El mar de coches encrespa su oleaje y hay bandera roja en las aceras junto a un miedo de ancianos que embarga y acojona. Y dormí solo en casa, porque es ya todo barro y gilipolleces, porque no existe opción para los tipos de mediana edad, como yo; porque tengo tres hijos medio abandonados a su suerte y un trabajo delicioso con una economía cabrona que me hunde, y un suegro de papel carbón que ‘necesita’ atención constante… ¡Vaya!, me fui del tema, lo siento.

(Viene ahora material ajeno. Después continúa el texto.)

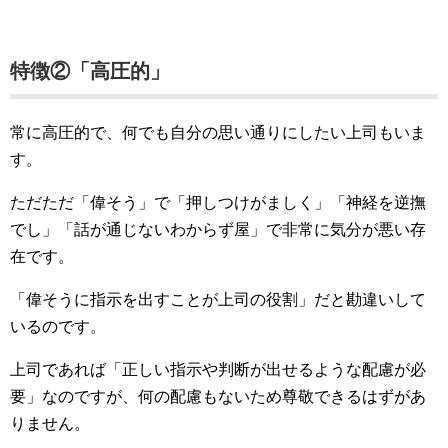
特徴②「高圧的」
常に高圧的で、何でも自分の思い通りにしたい上司もいま
す。
ただただ「偉そう」で「押しつけがましく」「神経を逆撫
でし」「話が通じないわからず屋」で非常に気分が悪い存
在です。
「偉そうに指示を出すことが上司の役割」だと勘違いして
いるのです。
上司であれば「正しい指示や判断が出せるような配慮が必
要」なのですが、何の配慮もないため尊敬できるはずがあ
りません。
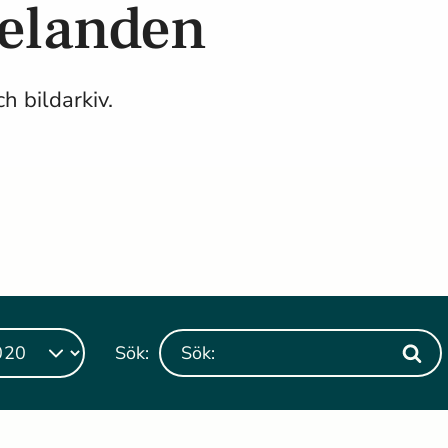
delanden
h bildarkiv.
Sök:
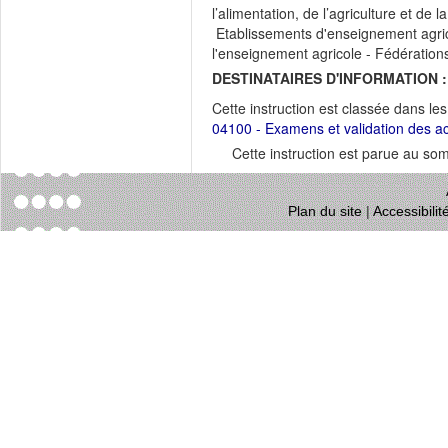
l’alimentation, de l’agriculture et 
Etablissements d'enseignement agrico
l'enseignement agricole - Fédération
DESTINATAIRES D'INFORMATION :
Cette instruction est classée dans le
04100 - Examens et validation des a
Cette instruction est parue au s
Plan du site
|
Accessibili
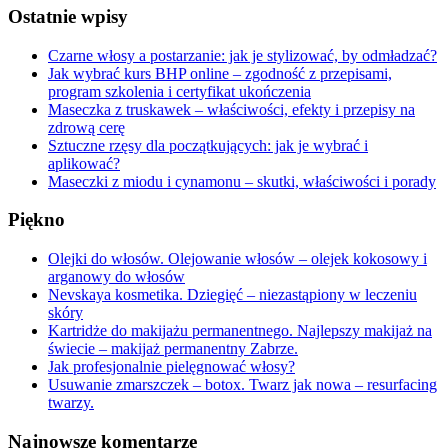
Ostatnie wpisy
Czarne włosy a postarzanie: jak je stylizować, by odmładzać?
Jak wybrać kurs BHP online – zgodność z przepisami,
program szkolenia i certyfikat ukończenia
Maseczka z truskawek – właściwości, efekty i przepisy na
zdrową cerę
Sztuczne rzęsy dla początkujących: jak je wybrać i
aplikować?
Maseczki z miodu i cynamonu – skutki, właściwości i porady
Piękno
Olejki do włosów. Olejowanie włosów – olejek kokosowy i
arganowy do włosów
Nevskaya kosmetika. Dziegięć – niezastąpiony w leczeniu
skóry
Kartridże do makijażu permanentnego. Najlepszy makijaż na
świecie – makijaż permanentny Zabrze.
Jak profesjonalnie pielęgnować włosy?
Usuwanie zmarszczek – botox. Twarz jak nowa – resurfacing
twarzy.
Najnowsze komentarze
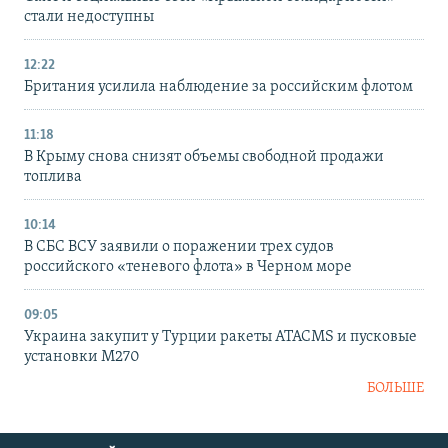
стали недоступны
12:22
Британия усилила наблюдение за российским флотом
11:18
В Крыму снова снизят объемы свободной продажи
топлива
10:14
В СБС ВСУ заявили о поражении трех судов
российского «теневого флота» в Черном море
09:05
Украина закупит у Турции ракеты ATACMS и пусковые
установки M270
БОЛЬШЕ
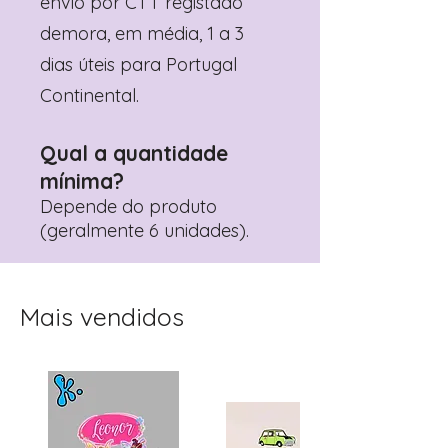
envio por CTT registado
demora, em média, 1 a 3
dias úteis para Portugal
Continental.
Qual a quantidade
mínima?
Depende do produto
(geralmente 6 unidades).
Mais vendidos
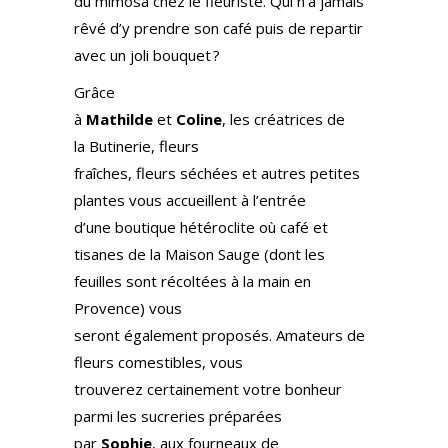
du mimosa chez le fleuriste. Qui n’a jamais
rêvé d’y prendre son café puis de repartir
avec un joli bouquet ?
Grâce
à
Mathilde
et
Coline
, les créatrices de
la Butinerie, fleurs
fraîches, fleurs séchées et autres petites
plantes vous accueillent à l’entrée
d’une boutique hétéroclite où café et
tisanes de la Maison Sauge (dont les
feuilles sont récoltées à la main en
Provence) vous
seront également proposés. Amateurs de
fleurs comestibles, vous
trouverez certainement votre bonheur
parmi les sucreries préparées
par
Sophie
, aux fourneaux de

Salir a la ciudad y verla como un vientre, recién nacida y muerta, bulliciosa y sin un idioma posible, veraz en las esquinas con sombra y profundamente falsa en la luz. Y dibujo un énfasis en la pared de una casa nueva con mi spray de pintura: “Orina en todos los símbolos del mundo, miserable”, y me doy cuenta de que en la ciudad también hay páginas, páginas escritas y páginas por escribir… y, sobre todo, páginas que pasar.
Y de pronto me topé con la lunática, de frente. Me miró a los ojos y me enseño su zapato derecho [lo llevaba vendado con gasa y se quejaba de él: “Este zapato austral tiene dolores muy fuertes en la lengüeta… hay que ir al ambulatorio… llama a un médico… ¡Llama a un médico, coño!… ¡Llamaaaaaa!”]. Intenté hacerle un quiebro para seguir mi camino, pero me cerró el paso: “ja, ja, ja, ja… eres feo, el más feo de toda tu familia; más feo que tu abuelo y que tu padre, y te voy a poner una póliza en el culo… ja, ja, ja, ja… Mira a ése, es un perro, pero él no lo sabe….!”. Y decidí sentarme en el portal de al lado hasta que se agotase.
No lo hizo, y huí.
Salir a la ciudad en gabardina y sentirse espiral entre la gente, y mirarse en el vidrio de una botella rota y ver en él todo el Universo entero como una displicencia.
Salir a la ciudad en gabardina… y desnudarse luego.